[Transcribed page contents]
- - - -

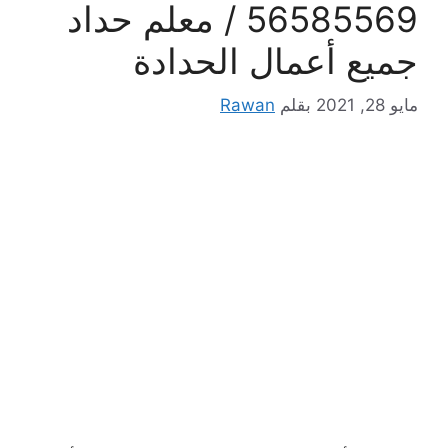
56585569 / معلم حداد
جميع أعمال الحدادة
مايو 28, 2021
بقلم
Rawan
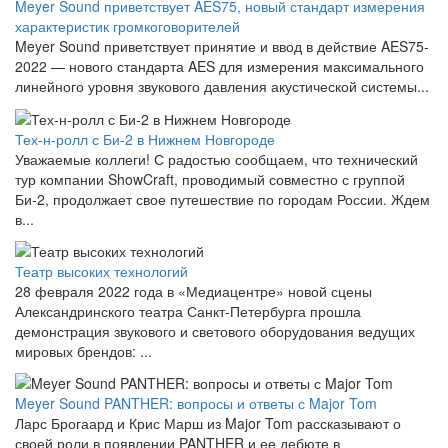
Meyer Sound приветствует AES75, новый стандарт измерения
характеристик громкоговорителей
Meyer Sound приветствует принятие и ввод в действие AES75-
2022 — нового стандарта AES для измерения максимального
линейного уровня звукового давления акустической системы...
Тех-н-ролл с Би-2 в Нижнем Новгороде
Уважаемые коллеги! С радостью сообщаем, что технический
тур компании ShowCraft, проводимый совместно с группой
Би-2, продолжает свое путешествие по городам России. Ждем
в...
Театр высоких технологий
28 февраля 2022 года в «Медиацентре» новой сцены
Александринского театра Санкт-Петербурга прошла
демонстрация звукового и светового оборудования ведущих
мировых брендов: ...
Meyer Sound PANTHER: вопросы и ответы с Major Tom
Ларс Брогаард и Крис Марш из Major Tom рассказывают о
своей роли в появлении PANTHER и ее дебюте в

- - - -

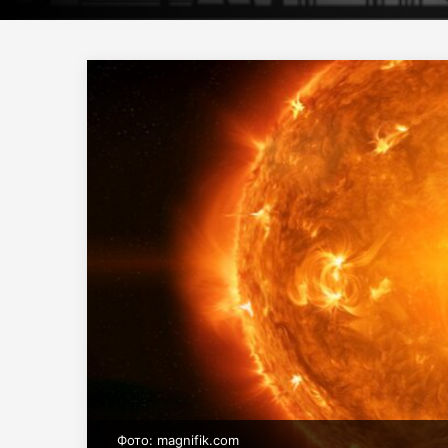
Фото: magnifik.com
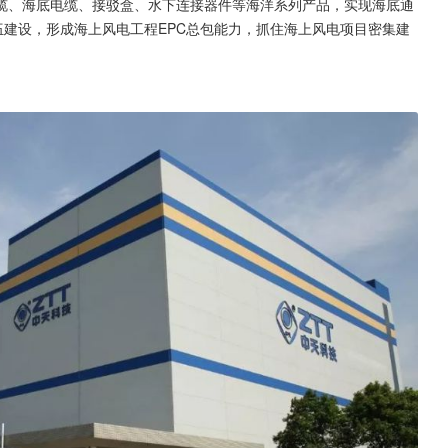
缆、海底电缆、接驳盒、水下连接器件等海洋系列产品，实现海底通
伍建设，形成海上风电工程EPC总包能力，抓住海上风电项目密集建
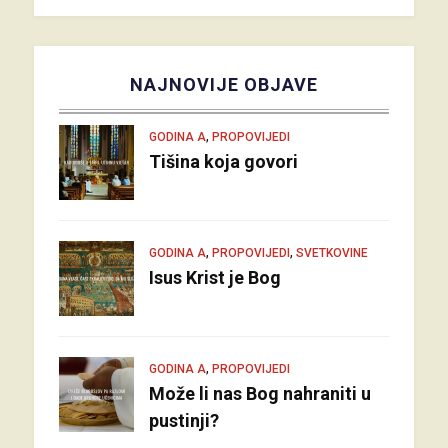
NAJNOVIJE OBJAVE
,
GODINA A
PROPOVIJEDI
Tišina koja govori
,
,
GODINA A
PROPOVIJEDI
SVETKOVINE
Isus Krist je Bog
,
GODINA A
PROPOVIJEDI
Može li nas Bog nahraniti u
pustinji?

- - - -

Exercise ▸
Rewrite everything from the line containing "Meyer Sound приветствует AES75, новый" down to the line containing "Тех-н-ролл с Би-2 в Нижнем Новгороде" in the material above, substituting "Санкт-Петербурге" for "Нижнем Новгороде" and leaving all other wording unchanged.

Solution ▸
Meyer Sound приветствует AES75, новый стандарт измерения
характеристик громкоговорителей
Meyer Sound приветствует принятие и ввод в действие AES75-
2022 — нового стандарта AES для измерения максимального
линейного уровня звукового давления акустической системы...
Тех-н-ролл с Би-2 в Санкт-Петербурге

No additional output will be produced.